Makale özeti ve diğer detaylar.
Bir ülkede meydana gelen para, bankacılık, dış borç, ödemeler dengesi veya reel sektör krizleri makro açıdan ülke ekonomisini, mikro açıdan da işletmeleri genellikle olumsuz yönde etkiler. Krizle birlikte ortaya çıkan döviz kuru artışları, para ve sermaye piyasasındaki gelişmeler, değişken faizli borçlanma-dan kaynaklanan finansman giderleri, düşük kapasite kullanımından doğan boş kapasite maliyetleri işletmenin mali tablolarını da doğrudan etkiler. Etkinin büyüklüğü ve yönü krizin niteliğine ve uygulanan muhasebe politikasına göre değişir. Bu bakımdan kriz dönemlerinde uygulanan muhasebe politikaları ve krizin mali tablo üzerindeki etkisi olağan faaliyetlerden ayrı bir başlık altında veya mali tablo dipnotlarında raporlanmalıdır. Zira bu, muhasebenin tam açıklama, sosyal sorumluluk ve kamunun aydınlatılması ilkelerinin bir gereğidir.
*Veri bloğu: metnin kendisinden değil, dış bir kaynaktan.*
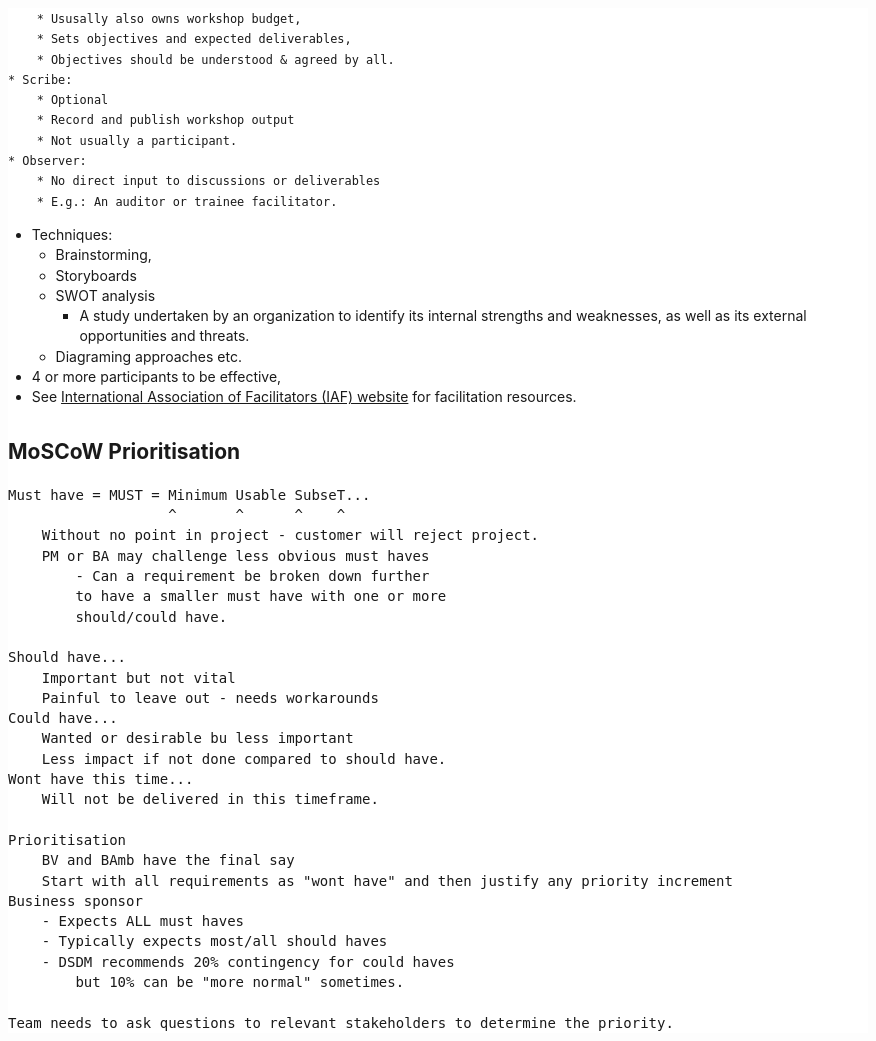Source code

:         * Ususally also owns workshop budget,
        * Sets objectives and expected deliverables,
        * Objectives should be understood & agreed by all.
    * Scribe:
        * Optional
        * Record and publish workshop output
        * Not usually a participant.
    * Observer:
        * No direct input to discussions or deliverables
        * E.g.: An auditor or trainee facilitator.
* Techniques:
    * Brainstorming,
    * Storyboards
    * SWOT analysis
        * A study undertaken by an organization to identify its internal strengths and weaknesses, as well as its external opportunities and threats.
    * Diagraming approaches etc.
* 4 or more participants to be effective,
* See [International Association of Facilitators (IAF) website](www.iaf-world.org) for facilitation resources.


## MoSCoW Prioritisation
<pre style="border: 0;">
Must have = MUST = Minimum Usable SubseT...
                   ^       ^      ^    ^
    Without no point in project - customer will reject project.
    PM or BA may challenge less obvious must haves
        - Can a requirement be broken down further
        to have a smaller must have with one or more
        should/could have.

Should have...
    Important but not vital
    Painful to leave out - needs workarounds
Could have...
    Wanted or desirable bu less important
    Less impact if not done compared to should have.
Wont have this time...
    Will not be delivered in this timeframe.

Prioritisation
    BV and BAmb have the final say
    Start with all requirements as "wont have" and then justify any priority increment
Business sponsor
    - Expects ALL must haves
    - Typically expects most/all should haves
    - DSDM recommends 20% contingency for could haves
        but 10% can be "more normal" sometimes.

Team needs to ask questions to relevant stakeholders to determine the priority.
</pre>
Economic crisis such as banking, foreign debt, balance of payments and reel sector affect negatively both economy and business in terms of macro and micro respectively. Most direct effect of the crisis on accounting occurs in financial statements. Reflection of the crisis on financial statements have realized through exchange rate increases, irregularity in money and capital markets, financial costs emerging from variable-based interest rate, and costs derived from idle capacity usage. The greatness of the effect and its direction depends on character of the crisis and accounting policies adapted. Therefore, adapted accounting policies in the period of the crisis should be disclosed in footnote of financial statements. If needed, the effect of the crisis on financial statements should take place in financial statements under a separate title. This approach is more consistent with public disclosure and accounting principles such as full disclosure and social accountability.